TRY IT
Your copy should hold every record verbatim and none of the pictures.

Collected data
• • • •

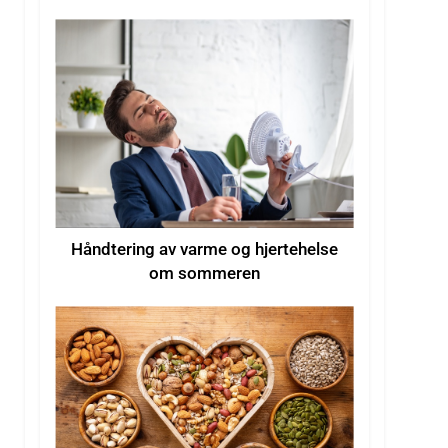
hetebølger
Håndtering av varme og hjertehelse
om sommeren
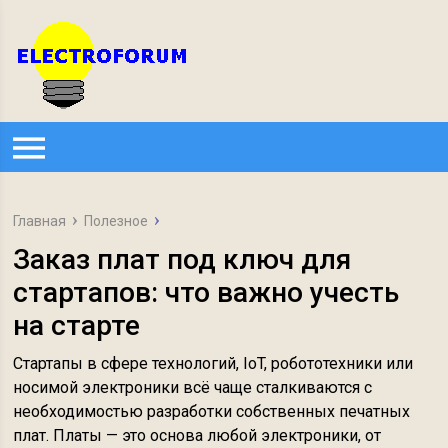
Главная
Полезное
Заказ плат под ключ для
стартапов: что важно учесть
на старте
Стартапы в сфере технологий, IoT, робототехники или
носимой электроники всё чаще сталкиваются с
необходимостью разработки собственных печатных
плат. Платы — это основа любой электроники, от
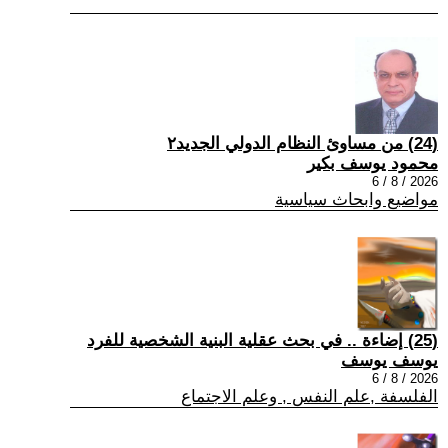
(24) من مساوئ النظام الدولي الجديد٢
محمود يوسف بكير
2026 / 8 / 6
مواضيع وابحاث سياسية
(25) إضاءة .. في بحث عقلية البنية الشخصية للفرد
يوسف يوسف
2026 / 8 / 6
الفلسفة ,علم النفس , وعلم الاجتماع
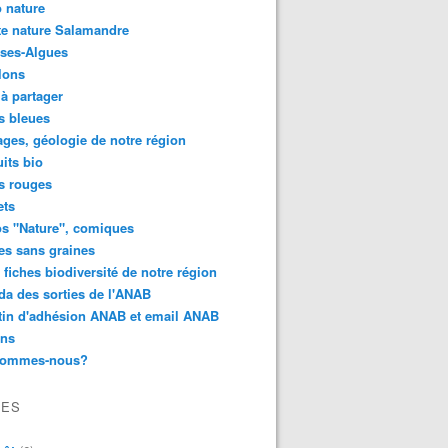
 nature
e nature Salamandre
ses-Algues
lons
 à partager
s bleues
ges, géologie de notre région
its bio
s rouges
ets
s "Nature", comiques
es sans graines
 fiches biodiversité de notre région
a des sorties de l'ANAB
tin d'adhésion ANAB et email ANAB
ens
sommes-nous?
VES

• • • •

OUTPUT BELOW
hetebølger
Håndtering av varme og hjertehelse
om sommeren
Главная
Полезное
Заказ плат под ключ для
стартапов: что важно учесть
на старте
Стартапы в сфере технологий, IoT, робототехники или
носимой электроники всё чаще сталкиваются с
необходимостью разработки собственных печатных
плат. Платы — это основа любой электроники, от
(24) من مساوئ النظام الدولي الجديد٢
محمود يوسف بكير
2026 / 8 / 6
مواضيع وابحاث سياسية
(25) إضاءة .. في بحث عقلية البنية الشخصية للفرد
يوسف يوسف
2026 / 8 / 6
الفلسفة ,علم النفس , وعلم الاجتماع
 nature
e nature Salamandre
ses-Algues
lons
 à partager
s bleues
ges, géologie de notre région
its bio
s rouges
ets
s "Nature", comiques
es sans graines
 fiches biodiversité de notre région
a des sorties de l'ANAB
tin d'adhésion ANAB et email ANAB
ens
sommes-nous?
VES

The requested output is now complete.